Top of Entries shown
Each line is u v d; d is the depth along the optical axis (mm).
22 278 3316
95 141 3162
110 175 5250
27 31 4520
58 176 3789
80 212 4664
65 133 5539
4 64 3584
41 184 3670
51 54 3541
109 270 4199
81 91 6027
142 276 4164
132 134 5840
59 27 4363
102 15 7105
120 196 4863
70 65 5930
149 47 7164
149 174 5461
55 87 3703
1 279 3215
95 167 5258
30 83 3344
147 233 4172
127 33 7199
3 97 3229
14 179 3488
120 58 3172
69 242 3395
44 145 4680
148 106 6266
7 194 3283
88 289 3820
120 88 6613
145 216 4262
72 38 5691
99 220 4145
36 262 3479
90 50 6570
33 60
Bottom of Entries shown
**Activity**
Write the data out again in full. Match it word for word.

**Task output**
Each line is u v d; d is the depth along the optical axis (mm).
22 278 3316
95 141 3162
110 175 5250
27 31 4520
58 176 3789
80 212 4664
65 133 5539
4 64 3584
41 184 3670
51 54 3541
109 270 4199
81 91 6027
142 276 4164
132 134 5840
59 27 4363
102 15 7105
120 196 4863
70 65 5930
149 47 7164
149 174 5461
55 87 3703
1 279 3215
95 167 5258
30 83 3344
147 233 4172
127 33 7199
3 97 3229
14 179 3488
120 58 3172
69 242 3395
44 145 4680
148 106 6266
7 194 3283
88 289 3820
120 88 6613
145 216 4262
72 38 5691
99 220 4145
36 262 3479
90 50 6570
33 60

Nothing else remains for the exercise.